Fuchs endothelial corneal dystrophy: current perspectives on diagnostic pathology and genetics-Bowman Club Lecture

Abstract

Fuchs endothelial corneal dystrophy (FECD) was first described over a century ago. Since then, we have learnt much about its clinical manifestations, surgical and non-surgical treatment, microscopic appearance and pathogenesis. Over the past decade, significant advances have been made with respect to our understanding of FECD genetics. This progress now enables us to appreciate that FECD in fact describes multiple entities with distinct underlying genetic causes. For example, an early-onset and rare form of the disease has been attributed to missense mutations in the COL8A2 gene, whereas the vast majority of late-onset cases can be attributed to a non-coding repeat expansion within the TCF4 gene.FECD is one of the most common indications for corneal transplantation. In recent years, attention has turned to alternative treatment techniques that do not depend on donor tissue supply. The design and development of these non-surgical treatment approaches have benefited from increased knowledge of pathogenesis.This review will cover our current knowledge about the histology and genetics of FECD, and how combining these interdisciplinary approaches might may improve diagnostic accuracy and aid the development of therapeutics for this common and visually disabling disease.

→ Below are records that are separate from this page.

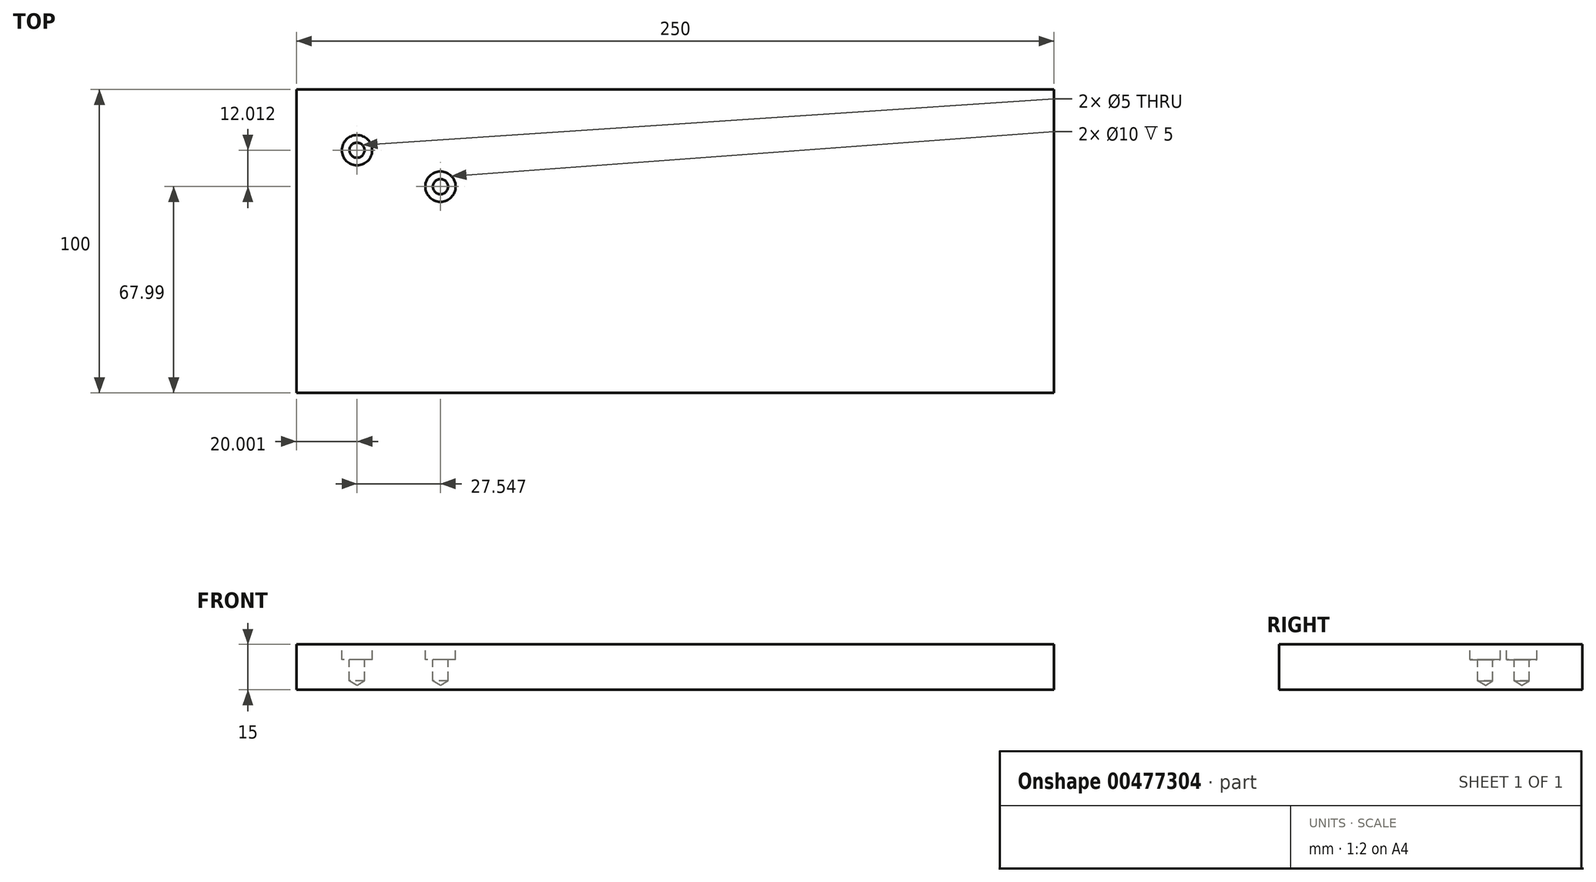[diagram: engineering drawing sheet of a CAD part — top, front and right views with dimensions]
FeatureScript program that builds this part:
annotation { "Feature Type Name" : "Feature", "Feature Type Description" : "" }
export const myFeature = defineFeature(function(context is Context, id is Id, definition is map)
    precondition{}
    {
        {
            var Q0;
            Q0=qCreatedBy(makeId("Top.planeOp"),FACE);
            var sketch = newSketch(context, id + "F0", { "sketchPlane" : qUnion([Q0])});
            skLineSegment(sketch, "E0.bottom", {"start": v(-123.53, 51.82) * mm, "end": v(126.47, 51.82) * mm});
            skLineSegment(sketch, "E0.top", {"start": v(-123.53, -48.18) * mm, "end": v(126.47, -48.18) * mm});
            skLineSegment(sketch, "E0.left", {"start": v(-123.53, 51.82) * mm, "end": v(-123.53, -48.18) * mm});
            skLineSegment(sketch, "E0.right", {"start": v(126.47, 51.82) * mm, "end": v(126.47, -48.18) * mm});
            skSolve(sketch);
        }
        {
            var Q0;
            Q0=makeQuery(id+"F0.imprint","IMPRINT",FACE,{"disambiguationData":[TD([[makeQuery(id+"F0.imprint","IMPRINT",EDGE,{"derivedFrom":sQuery(id+"F0.wireOp",EDGE,"E0.bottom")}),-1.0]])]});
            extrude(context, id + "F1", {"entities" : qUnion([Q0]), "depth" : 15 * mm});
        }
        {
            var Q0;
            Q0=makeQuery(id+"F1.opExtrude","CAP_FACE",FACE,{"disambiguationData":[OSD([sQuery(id+"F0.wireOp",EDGE,"E0.bottom"),sQuery(id+"F0.wireOp",EDGE,"E0.top"),sQuery(id+"F0.wireOp",EDGE,"E0.left"),sQuery(id+"F0.wireOp",EDGE,"E0.right")])],"isStart":false});
            var sketch = newSketch(context, id + "F2", { "sketchPlane" : qUnion([Q0])});
            skPoint(sketch, "E1", {"position": v(-75.98, 19.8) * mm});
            skPoint(sketch, "E2", {"position": v(-103.53, 31.82) * mm});
            skSolve(sketch);
        }
        {
            var Q0;
            Q0=sQuery(id+"F2.wireOp",VERTEX,"E2");
            var Q1;
            Q1=sQuery(id+"F2.wireOp",VERTEX,"E1");
            var Q2;
            Q2=makeQuery(id+"F1.opExtrude","SWEPT_BODY",BODY,{"disambiguationData":[OSD([sQuery(id+"F0.wireOp",EDGE,"E0.bottom"),sQuery(id+"F0.wireOp",EDGE,"E0.top"),sQuery(id+"F0.wireOp",EDGE,"E0.left"),sQuery(id+"F0.wireOp",EDGE,"E0.right")])]});
            hole(context, id + "F3", {"style" : HoleStyle.C_BORE, "endStyle" : HoleEndStyle.BLIND, "holeDiameter" : 5 * mm, "cBoreDiameter" : 10 * mm, "cBoreDepth" : 5 * mm, "holeDepth" : 12 * mm, "isTappedThrough" : true, "tappedDepth" : 12 * mm, "tapClearance" : 3, "locations" : qUnion([Q0, Q1]), "scope" : qUnion([Q2])});
        }
    });
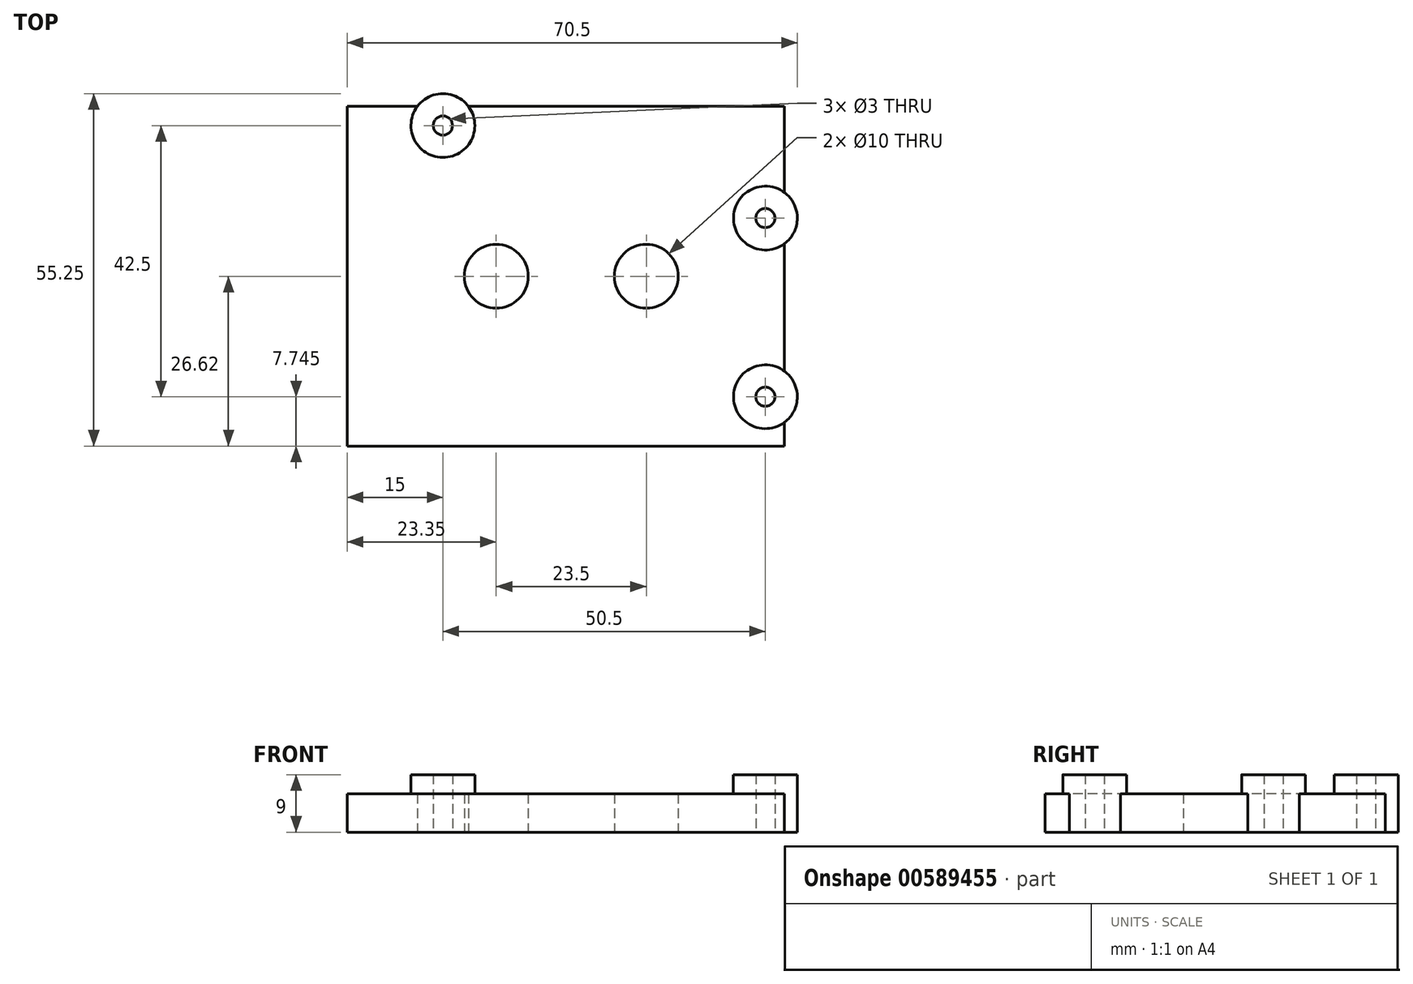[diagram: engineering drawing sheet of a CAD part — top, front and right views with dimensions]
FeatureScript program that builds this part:
annotation { "Feature Type Name" : "Feature", "Feature Type Description" : "" }
export const myFeature = defineFeature(function(context is Context, id is Id, definition is map)
    precondition{}
    {
        {
            var Q0;
            Q0=qCreatedBy(makeId("Top.planeOp"),FACE);
            var sketch = newSketch(context, id + "F0", { "sketchPlane" : qUnion([Q0])});
            skLineSegment(sketch, "E0", {"start": v(11.4, 26.62) * mm, "end": v(45.65, 26.62) * mm});
            skLineSegment(sketch, "E1.bottom", {"start": v(45.65, 26.62) * mm, "end": v(-3.85, 26.62) * mm});
            skLineSegment(sketch, "E1.top", {"start": v(45.65, -26.62) * mm, "end": v(-22.85, -26.62) * mm});
            skLineSegment(sketch, "E1.left", {"start": v(45.65, 26.62) * mm, "end": v(45.65, 13.12) * mm});
            skLineSegment(sketch, "E1.right", {"start": v(-22.85, 26.62) * mm, "end": v(-22.85, -26.62) * mm});
            skLineSegment(sketch, "E2", {"start": v(-22.85, 26.62) * mm, "end": v(-11.85, 26.62) * mm});
            skLineSegment(sketch, "E3", {"start": v(-7.85, 26.63) * mm, "end": v(-7.85, 25.13) * mm});
            skCircle(sketch, "E4", {"center": v(-7.85, 23.63) * mm, "radius": 1.5 * mm});
            skCircle(sketch, "E5", {"center": v(42.65, 9.13) * mm, "radius": 1.5 * mm});
            skCircle(sketch, "E6", {"center": v(42.65, -18.88) * mm, "radius": 1.5 * mm});
            skArc(sketch, "E7", {"start": v(45.65, -22.88) * mm, "mid": v(47.65, -18.88) * mm, "end": v(45.65, -14.88) * mm});
            skArc(sketch, "E8", {"start": v(45.65, 5.13) * mm, "mid": v(47.65, 9.13) * mm, "end": v(45.65, 13.12) * mm});
            skArc(sketch, "E9", {"start": v(-3.85, 26.62) * mm, "mid": v(-7.85, 28.63) * mm, "end": v(-11.85, 26.62) * mm});
            skLineSegment(sketch, "E10.trimOffspring", {"start": v(-3.85, 26.62) * mm, "end": v(42.65, 26.62) * mm});
            skLineSegment(sketch, "E11.trimOffspring", {"start": v(-11.85, 26.62) * mm, "end": v(-22.85, 26.62) * mm});
            skLineSegment(sketch, "E12.trimOffspring", {"start": v(45.65, 5.13) * mm, "end": v(45.65, -14.88) * mm});
            skLineSegment(sketch, "E13.trimOffspring", {"start": v(45.65, -22.88) * mm, "end": v(45.65, -26.62) * mm});
            skPoint(sketch, "E14.start.orphan", {"position": v(10.5, 0) * mm});
            skLineSegment(sketch, "E15", {"start": v(10.5, 0) * mm, "end": v(0.5, 0) * mm});
            skLineSegment(sketch, "E16", {"start": v(10.5, 0) * mm, "end": v(24, 0) * mm});
            skCircle(sketch, "E17", {"center": v(0.5, 0) * mm, "radius": 5 * mm});
            skCircle(sketch, "E18", {"center": v(24, 0) * mm, "radius": 5 * mm});
            skSolve(sketch);
        }
        {
            var Q0;
            Q0=makeQuery(id+"F0.imprint","IMPRINT",FACE,{"disambiguationData":[TD([[makeQuery(id+"F0.imprint","IMPRINT",EDGE,{"derivedFrom":sQuery(id+"F0.wireOp",EDGE,"XZZPWlEF-LM8V-cYnT-Qm9F-JacKMR0xAOY0")}),-1.0]])]});
            var Q1;
            {var subQ1=sQuery(id+"F0.wireOp",EDGE,"E1.bottom");Q1=makeQuery(id+"F0.imprint","IMPRINT",FACE,{"disambiguationData":[TD([[makeQuery(id+"F0.imprint","IMPRINT",EDGE,{"derivedFrom":subQ1}),1.0]])]});}
            extrude(context, id + "F1", {"entities" : qUnion([Q0, Q1]), "depth" : 6 * mm, "offsetDistance" : 25 * mm});
        }
        {
            var Q0;
            Q0=makeQuery(id+"F1.opExtrude","CAP_FACE",FACE,{"disambiguationData":[OSD([sQuery(id+"F0.wireOp",EDGE,"E1.bottom"),sQuery(id+"F0.wireOp",EDGE,"E1.top"),sQuery(id+"F0.wireOp",EDGE,"E1.left"),sQuery(id+"F0.wireOp",EDGE,"E1.right"),sQuery(id+"F0.wireOp",EDGE,"E4"),sQuery(id+"F0.wireOp",EDGE,"E5"),sQuery(id+"F0.wireOp",EDGE,"E6"),sQuery(id+"F0.wireOp",EDGE,"E7"),sQuery(id+"F0.wireOp",EDGE,"E8"),sQuery(id+"F0.wireOp",EDGE,"E9"),sQuery(id+"F0.wireOp",EDGE,"E10.trimOffspring"),sQuery(id+"F0.wireOp",EDGE,"E11.trimOffspring"),sQuery(id+"F0.wireOp",EDGE,"E12.trimOffspring"),sQuery(id+"F0.wireOp",EDGE,"E13.trimOffspring"),sQuery(id+"F0.wireOp",EDGE,"E17"),sQuery(id+"F0.wireOp",EDGE,"E18")])],"isStart":false});
            var sketch = newSketch(context, id + "F2", { "sketchPlane" : qUnion([Q0])});
            skCircle(sketch, "E19", {"center": v(-7.85, 23.63) * mm, "radius": 1.5 * mm});
            skCircle(sketch, "E20", {"center": v(-7.85, 23.63) * mm, "radius": 5 * mm});
            skCircle(sketch, "E21", {"center": v(42.65, 9.13) * mm, "radius": 1.5 * mm});
            skCircle(sketch, "E22", {"center": v(42.65, 9.13) * mm, "radius": 5 * mm});
            skCircle(sketch, "E23", {"center": v(42.65, -18.88) * mm, "radius": 1.5 * mm});
            skCircle(sketch, "E24", {"center": v(42.65, -18.88) * mm, "radius": 5 * mm});
            skSolve(sketch);
        }
        {
            var Q0;
            Q0=makeQuery(id+"F2.imprint","IMPRINT",FACE,{"disambiguationData":[TD([[makeQuery(id+"F2.imprint","IMPRINT",EDGE,{"derivedFrom":sQuery(id+"F2.wireOp",EDGE,"E19")}),-1.0]])]});
            var Q1;
            Q1=makeQuery(id+"F2.imprint","IMPRINT",FACE,{"disambiguationData":[TD([[makeQuery(id+"F2.imprint","IMPRINT",EDGE,{"derivedFrom":sQuery(id+"F2.wireOp",EDGE,"E21")}),-1.0]])]});
            var Q2;
            Q2=makeQuery(id+"F2.imprint","IMPRINT",FACE,{"disambiguationData":[TD([[makeQuery(id+"F2.imprint","IMPRINT",EDGE,{"derivedFrom":sQuery(id+"F2.wireOp",EDGE,"E23")}),-1.0]])]});
            extrude(context, id + "F3", {"entities" : qUnion([Q0, Q1, Q2]), "operationType" : NewBodyOperationType.ADD, "depth" : 3 * mm, "offsetDistance" : 25 * mm});
        }
    });
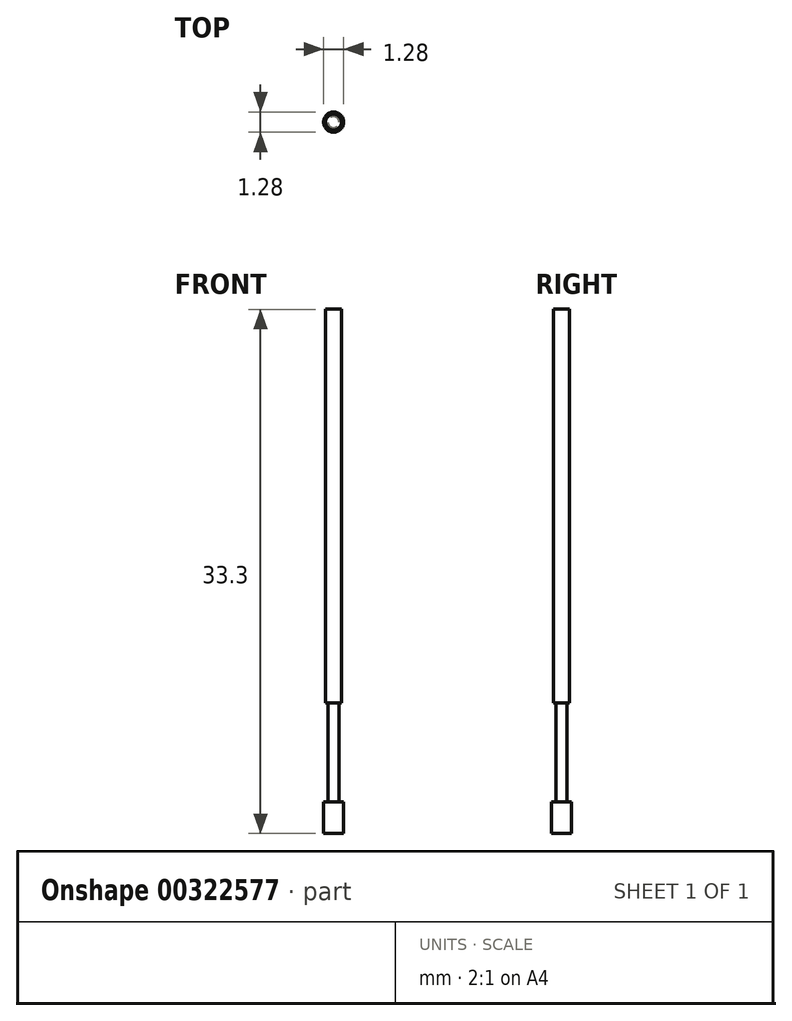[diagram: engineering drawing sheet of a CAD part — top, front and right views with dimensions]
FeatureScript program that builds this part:
annotation { "Feature Type Name" : "Feature", "Feature Type Description" : "" }
export const myFeature = defineFeature(function(context is Context, id is Id, definition is map)
    precondition{}
    {
        {
            var Q0;
            Q0=qCreatedBy(makeId("Top.planeOp"),FACE);
            var sketch = newSketch(context, id + "F0", { "sketchPlane" : qUnion([Q0])});
            skCircle(sketch, "E0", {"center": v(0, 0) * mm, "radius": 0.5 * mm});
            skSolve(sketch);
        }
        {
            var Q0;
            Q0 = qSketchRegion(id + "F0", true);
            extrude(context, id + "F1", {"entities" : qUnion([Q0]), "depth" : 25 * mm, "offsetDistance" : 25.4 * mm});
        }
        {
            var Q0;
            Q0=makeQuery(id+"F1.opExtrude","CAP_FACE",FACE,{"disambiguationData":[OSD([sQuery(id+"F0.wireOp",EDGE,"E0")])],"isStart":true});
            var sketch = newSketch(context, id + "F2", { "sketchPlane" : qUnion([Q0])});
            skCircle(sketch, "E1", {"center": v(0, 0) * mm, "radius": 0.36 * mm});
            skSolve(sketch);
        }
        {
            var Q0;
            Q0 = qSketchRegion(id + "F2", true);
            extrude(context, id + "F3", {"entities" : qUnion([Q0]), "operationType" : NewBodyOperationType.ADD, "depth" : 6.3 * mm, "offsetDistance" : 25.4 * mm});
        }
        {
            var Q0;
            Q0=makeQuery(id+"F3.opExtrude","CAP_FACE",FACE,{"disambiguationData":[OSD([sQuery(id+"F2.wireOp",EDGE,"E1")])],"isStart":false});
            var sketch = newSketch(context, id + "F4", { "sketchPlane" : qUnion([Q0])});
            skCircle(sketch, "E2", {"center": v(0, 0) * mm, "radius": 0.64 * mm});
            skSolve(sketch);
        }
        {
            var Q0;
            Q0 = qSketchRegion(id + "F4", true);
            extrude(context, id + "F5", {"entities" : qUnion([Q0]), "operationType" : NewBodyOperationType.ADD, "depth" : 2 * mm, "offsetDistance" : 25.4 * mm});
        }
    });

Keywords: Cornea; Dystrophy; Genetics; Pathology.

Figure 1

Case 1, H&E stained section, ×10 objective magnification. In this case of histologically classic FECD, the epithelium is lifted off Bowman’s layer to form bullae (asterisks). The stroma is diffusely oedematous, with loss of its normal basketweave texture and reduction in the interlamellar spaces. Endothelial cells are flattened and only visible for short stretches (arrow). FECD, Fuchs endothelial corneal dystrophy.

Figure 2

Case 1, PAS stained section, ×10 objective magnification. There are epithelial bullae (asterisks). Additionally, the PAS stain highlights protrusions of basement membrane into the regenerated epithelium (black arrows). Descemet membrane is thickened. Buried guttae (white arrows) are covered by further basement membrane material, giving a fairly regular posterior contour. PAS, periodic acid-Schiff.

Figure 3

Case 1, PAS stained section, ×10 objective magnification. In this area, Descemet membrane bears large numbers of exophytic guttae (arrows). PAS, periodic acid-Schiff.

Figure 4

Case 2, PAS stained section, ×20 objective magnification. This is a clinically (not genetically) diagnosed case of FECD, which is histologically non-typical. There is marked thickening of Descemet membrane. Rather shallow, infrequent guttae (arrows) lie on top of a laminated zone. They are covered by a further thick layer with a distinctly different texture. FECD, Fuchs endothelial corneal dystrophy; PAS, periodic acid-Schiff.